## Passage provided
(note: this is kind of the same as http://drupal.org/node/77976 but that issue is asking about a rating system for projects, where this is talking about gathering quality metrics in an automated way)

Dries has come up with a mock-up which makes tons of sense, attached to this issue.

Let's talk implementation details.

"This item is one of the most frequently downloaded projects"

From what table can we grab this information? Does this come from the server logs? I looked briefly through the project module schema but don't see anything that seems to match. Likely it's through server logs, but we might want to create a poroject_download?file=whatever type of thing.

I also think it would be cool to specify how many downloads it has, like:

"This item is one of the most frequently downloaded projects, with 34,034 downloads this month."

with both "this month" and "one of the most frequently downloaded projects" configurable.

It is maintained by 2 maintainers

This one should be easy, just a query of cvs_project_maintainers. It does beg the question though whether we should implement a _project_download_statistics hook or something that can be implemented by other modules, so that we don't create any dependencies on cvs module in project module and vice/versa.

that [should be who but who's counting ;)] appear to be very active

Same as above, I'd like to see this mention how many commits like:

"... appear to be very active, with 29 CVS commits in the past month"

This past month, 10 different people were active in the project's issue tracker

Should be able to determine this between the project_issue tables.

Together, they reported 24 bugs and 19 got fixed.

Same.

The last change was 4 hours ago

I think we can get this from the cvs_messages table.

I'd also specify which version here like,

"The last change was 4 hours ago, in the Drupal 4.7 version."

I'll attach my rendition of one idea for the admin interface for this in a moment.

Support from Acquia helps fund testing for Drupal Acquia logo

Comments

webchick’s picture

FileSize
57.54 KB

Here's an idea of how the admin interface might look for this block.

webchick’s picture

FileSize
3.28 KB

And here's the skeleton code of that mockup, if anyone wants to tweak/change stuff.

The module is for 4.7 and the mockup is found @ admin/settings/mockup, just because I needed a quick and dirty way to mockup the form. ;)

killes@www.drop.org’s picture

download stats are available from osuosl. We have awstats output and can screenscrape that or we need to ask for the original data.

## Aim of the exercise
Rewrite everything in the Drupal thread from "From what table" down to "type of thing.", putting "access logs" in place of "server logs". The material after the Drupal thread is not needed.

## Dataset content

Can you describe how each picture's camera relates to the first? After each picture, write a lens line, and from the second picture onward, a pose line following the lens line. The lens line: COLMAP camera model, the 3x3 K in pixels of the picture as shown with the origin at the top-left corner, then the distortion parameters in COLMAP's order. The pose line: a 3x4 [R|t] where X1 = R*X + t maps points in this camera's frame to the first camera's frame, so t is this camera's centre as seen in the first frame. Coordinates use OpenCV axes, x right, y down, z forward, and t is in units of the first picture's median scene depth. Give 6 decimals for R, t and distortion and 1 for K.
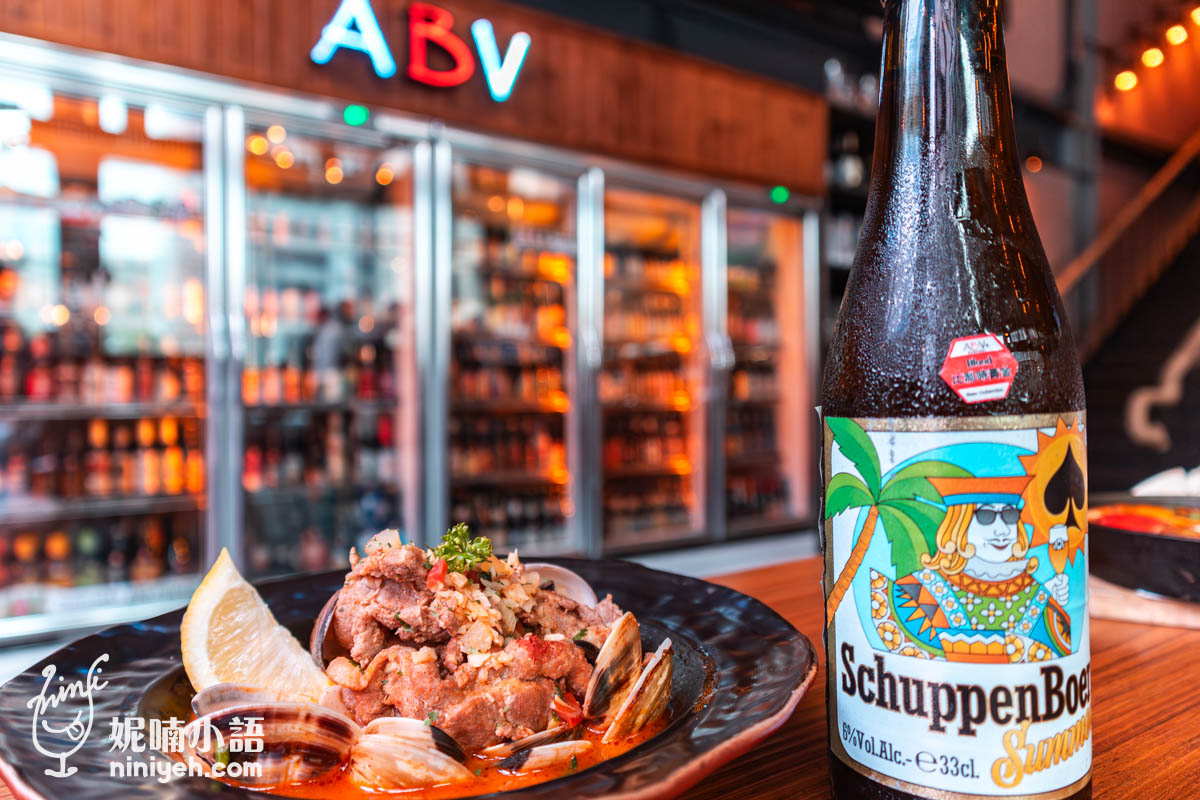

## Answer for the task
From what table can we grab this information? Does this come from the access logs? I looked briefly through the project module schema but don't see anything that seems to match. Likely it's through access logs, but we might want to create a poroject_download?file=whatever type of thing.